In 1957, the founder of our wealth management firm read a book that changed the course of his life and inspired the birth of what we now call Marotta Wealth Management. The book George Marotta read many years ago convinced him to invest the difference between high-cost whole life insurance and low-cost term insurance. These investments compounded not only their value but also confirmed the belief that individual investors can succeed by following simple and low-cost strategies.
The “buy term and invest the difference” strategy was created as a defense against legions of well-intentioned but poorly educated life insurance agents. According to these friendly faces (of whom I once numbered), whole life insurance gives you the best of both worlds. It protects your loved ones and provides you with a healthy and stable return on your investment. The only part we left out of the sales pitch was the fat commission, typically 100% of the first year’s premium.
Imagine these two strategies competing in a track race. It’s as if one runner were told to wait until the other finished her first lap before beginning. If all or most of your first year insurance premium goes to pay the agent who sold you the policy, little cash value is left in your account.
As a comparison, I recently analyzed a client’s $50,000 whole life policy that began in 1976. If our client had bought term and invested the difference in a portfolio of 10-year Treasury bonds, his conservatively invested bond portfolio would have earned over 28% more than the cash value of the life insurance policy after 37 years.
Consider this investment from the perspective of the life insurance company. Life insurance companies are bound by industry regulations to follow conservative investment strategies. To maintain their state accreditation and insurance rating, they must focus most of their portfolio on investment-grade bonds. An individual investor who invests directly in a low-cost bond portfolio should expect to outperform an insurance company’s portfolio after overhead and fees are subtracted.

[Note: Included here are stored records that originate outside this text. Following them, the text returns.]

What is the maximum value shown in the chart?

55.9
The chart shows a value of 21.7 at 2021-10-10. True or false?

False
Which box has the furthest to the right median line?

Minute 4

This connection between long-term bond portfolio returns and whole life insurance is particularly unsettling for those who study the fixed-income markets. Experts don’t expect future bonds returns to equal what we’ve experienced in the past. Bonds were yielding over 6% (and as high as 15%) for the great majority of the last forty years. But the conditions that supported higher insurance dividend rates no longer exist today. The 30-year Treasury bond currently yields a suppressed 3.75%. This low interest rate reality will drag on the performance of future permanent life insurance returns.
The life insurance industry also promotes the benefits of tax deferral in their permanent products. Don’t buy it. You are better off investing in Roth IRAs. If your income levels exclude you from participating in Roths, nondeductible IRAs, municipal bonds, or Warren Buffet’s Berkshire Hathaway (BRK.B) stock that refrains from paying taxable dividends are all superior options.
If you are in need of life insurance advice, start by working with a fee-only financial advisor whose opinion is not clouded by commissions. The case for buy term and invest the difference remains as rock solid today as it did when our founder began investing.